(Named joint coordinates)
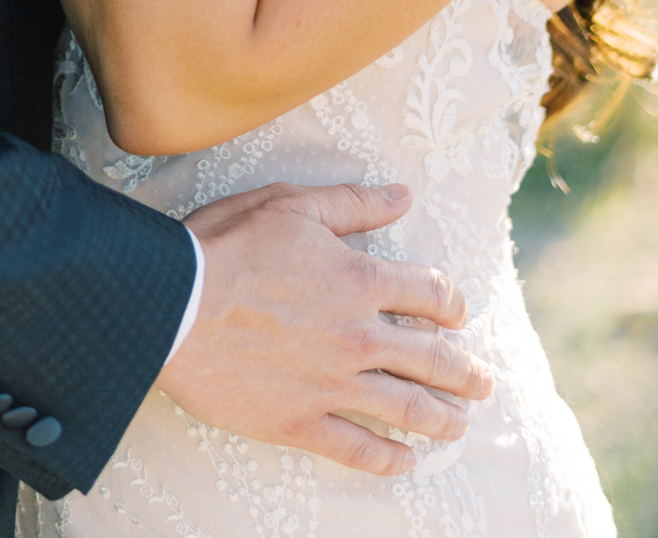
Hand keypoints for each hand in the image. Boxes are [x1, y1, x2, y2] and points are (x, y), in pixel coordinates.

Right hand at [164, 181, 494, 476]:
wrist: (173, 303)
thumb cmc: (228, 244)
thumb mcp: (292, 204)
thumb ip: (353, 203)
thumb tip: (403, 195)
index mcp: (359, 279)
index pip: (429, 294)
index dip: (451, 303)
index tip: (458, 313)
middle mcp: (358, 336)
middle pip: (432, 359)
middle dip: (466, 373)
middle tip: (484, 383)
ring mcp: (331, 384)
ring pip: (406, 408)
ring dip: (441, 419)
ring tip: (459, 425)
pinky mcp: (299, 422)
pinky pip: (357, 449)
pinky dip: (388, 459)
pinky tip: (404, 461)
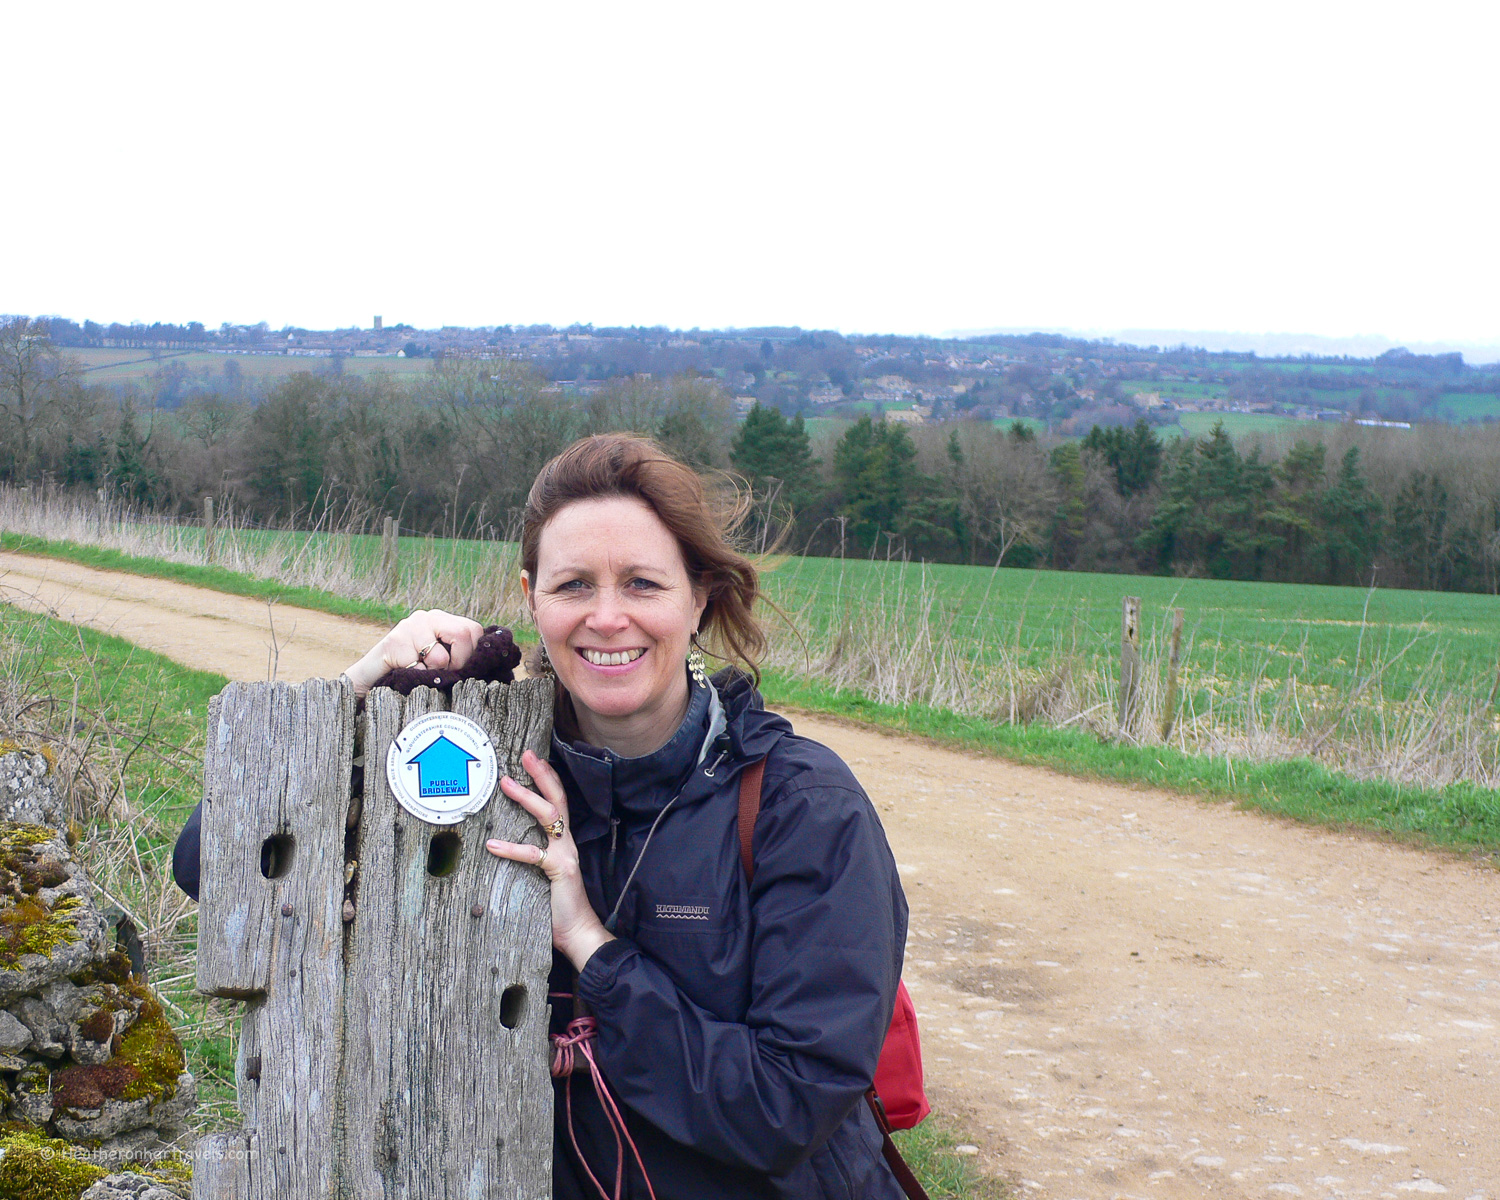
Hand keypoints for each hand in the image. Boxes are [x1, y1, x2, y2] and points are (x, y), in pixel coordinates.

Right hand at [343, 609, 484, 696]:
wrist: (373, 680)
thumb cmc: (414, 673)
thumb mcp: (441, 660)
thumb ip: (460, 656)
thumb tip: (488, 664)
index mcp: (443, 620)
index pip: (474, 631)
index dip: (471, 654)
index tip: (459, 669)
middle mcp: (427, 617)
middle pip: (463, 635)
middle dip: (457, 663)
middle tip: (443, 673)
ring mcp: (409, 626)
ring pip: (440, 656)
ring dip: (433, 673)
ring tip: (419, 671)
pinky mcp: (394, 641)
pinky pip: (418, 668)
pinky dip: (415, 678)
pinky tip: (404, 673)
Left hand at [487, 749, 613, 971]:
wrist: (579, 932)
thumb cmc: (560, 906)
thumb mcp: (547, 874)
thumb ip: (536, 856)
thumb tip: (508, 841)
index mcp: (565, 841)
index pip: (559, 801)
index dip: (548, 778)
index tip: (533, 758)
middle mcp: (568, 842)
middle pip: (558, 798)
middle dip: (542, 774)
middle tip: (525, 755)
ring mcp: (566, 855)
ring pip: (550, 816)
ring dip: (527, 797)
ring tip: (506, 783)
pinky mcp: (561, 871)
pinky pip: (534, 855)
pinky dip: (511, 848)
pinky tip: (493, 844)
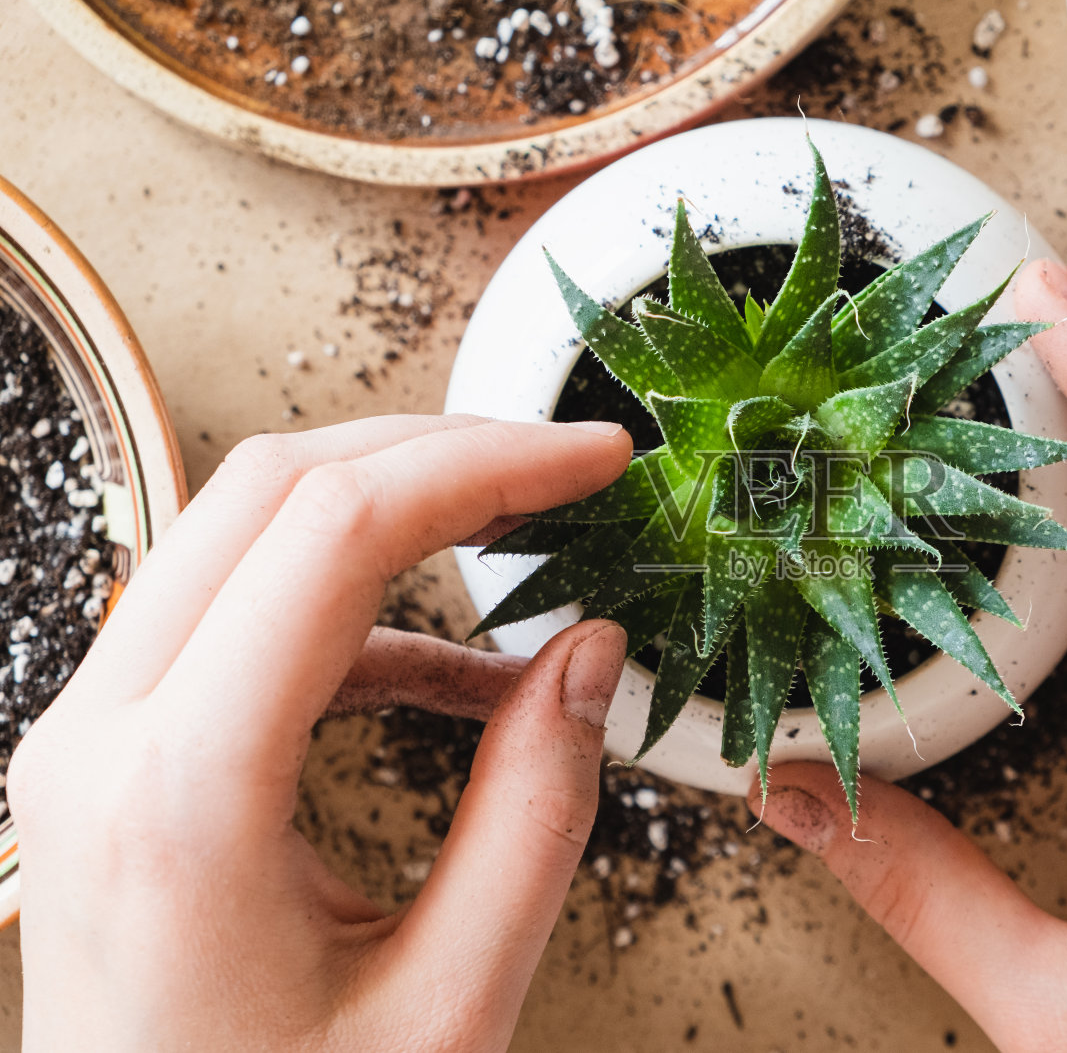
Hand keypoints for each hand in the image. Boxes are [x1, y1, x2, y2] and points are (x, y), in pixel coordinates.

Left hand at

--

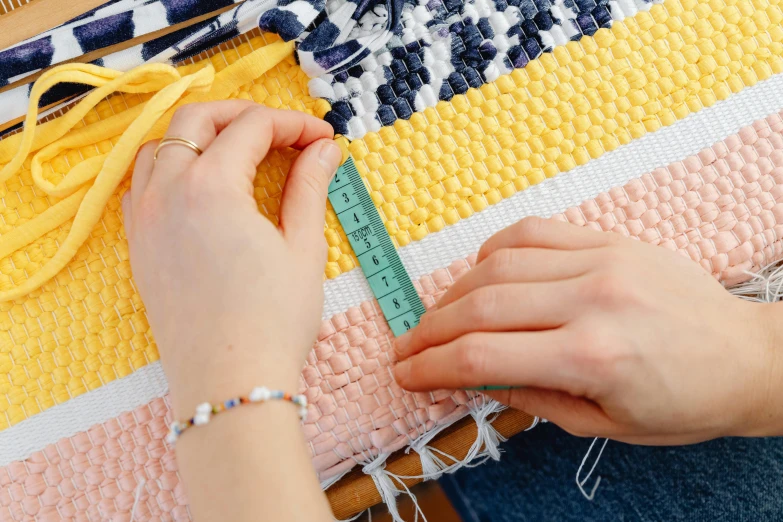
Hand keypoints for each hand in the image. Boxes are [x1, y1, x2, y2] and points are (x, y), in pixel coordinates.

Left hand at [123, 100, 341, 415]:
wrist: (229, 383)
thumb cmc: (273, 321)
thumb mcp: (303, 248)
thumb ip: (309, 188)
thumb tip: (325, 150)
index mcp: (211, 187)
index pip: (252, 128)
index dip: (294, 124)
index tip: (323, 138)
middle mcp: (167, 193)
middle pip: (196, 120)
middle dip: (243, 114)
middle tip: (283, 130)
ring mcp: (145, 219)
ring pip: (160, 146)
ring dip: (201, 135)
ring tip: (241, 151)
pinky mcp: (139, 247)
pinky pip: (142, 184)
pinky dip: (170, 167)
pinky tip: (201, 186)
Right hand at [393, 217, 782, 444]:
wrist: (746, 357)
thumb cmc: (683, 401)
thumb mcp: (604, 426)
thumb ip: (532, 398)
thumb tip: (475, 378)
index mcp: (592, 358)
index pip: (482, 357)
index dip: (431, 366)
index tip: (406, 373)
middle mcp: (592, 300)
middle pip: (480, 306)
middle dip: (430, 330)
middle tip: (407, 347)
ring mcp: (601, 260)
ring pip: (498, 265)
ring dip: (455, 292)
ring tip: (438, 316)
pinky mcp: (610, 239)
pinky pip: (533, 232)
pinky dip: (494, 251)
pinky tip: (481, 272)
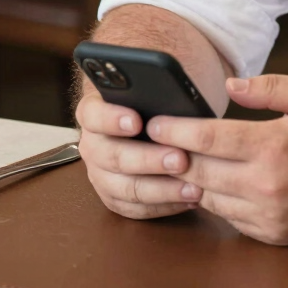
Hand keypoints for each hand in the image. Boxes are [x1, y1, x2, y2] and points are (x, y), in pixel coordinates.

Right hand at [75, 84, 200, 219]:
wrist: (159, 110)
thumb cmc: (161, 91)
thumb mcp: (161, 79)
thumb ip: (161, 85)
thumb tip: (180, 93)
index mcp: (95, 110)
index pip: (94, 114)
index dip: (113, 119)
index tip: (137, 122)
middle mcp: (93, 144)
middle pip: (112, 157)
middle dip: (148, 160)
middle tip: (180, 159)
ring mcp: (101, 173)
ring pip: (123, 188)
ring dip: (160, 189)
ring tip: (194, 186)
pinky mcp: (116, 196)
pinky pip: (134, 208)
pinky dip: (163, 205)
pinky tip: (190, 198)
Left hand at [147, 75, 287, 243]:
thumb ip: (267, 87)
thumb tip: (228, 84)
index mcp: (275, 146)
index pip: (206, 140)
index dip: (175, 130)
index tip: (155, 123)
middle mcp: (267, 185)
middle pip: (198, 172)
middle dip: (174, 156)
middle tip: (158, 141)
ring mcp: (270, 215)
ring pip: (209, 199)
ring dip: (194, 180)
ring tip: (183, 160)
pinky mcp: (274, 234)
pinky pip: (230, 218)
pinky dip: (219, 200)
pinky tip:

▸ TASK DETAILS:
Set down precisely the lines above between the line holding "ring pip: (440, 656)" and the line holding "thumb ip: (536, 856)", inclusive, and nothing beyond them.

▸ EXERCISE OUTPUT:
ring pip: (440, 656)
ring dip: (433, 673)
ring tip: (419, 671)
pinky mcp: (394, 641)
pinky pip: (418, 668)
pinky dip: (415, 678)
pinky tip: (404, 673)
Left hand at [487, 749, 613, 971]:
wrist: (579, 932)
thumb cmc: (560, 906)
thumb mcp: (547, 874)
thumb ip: (536, 856)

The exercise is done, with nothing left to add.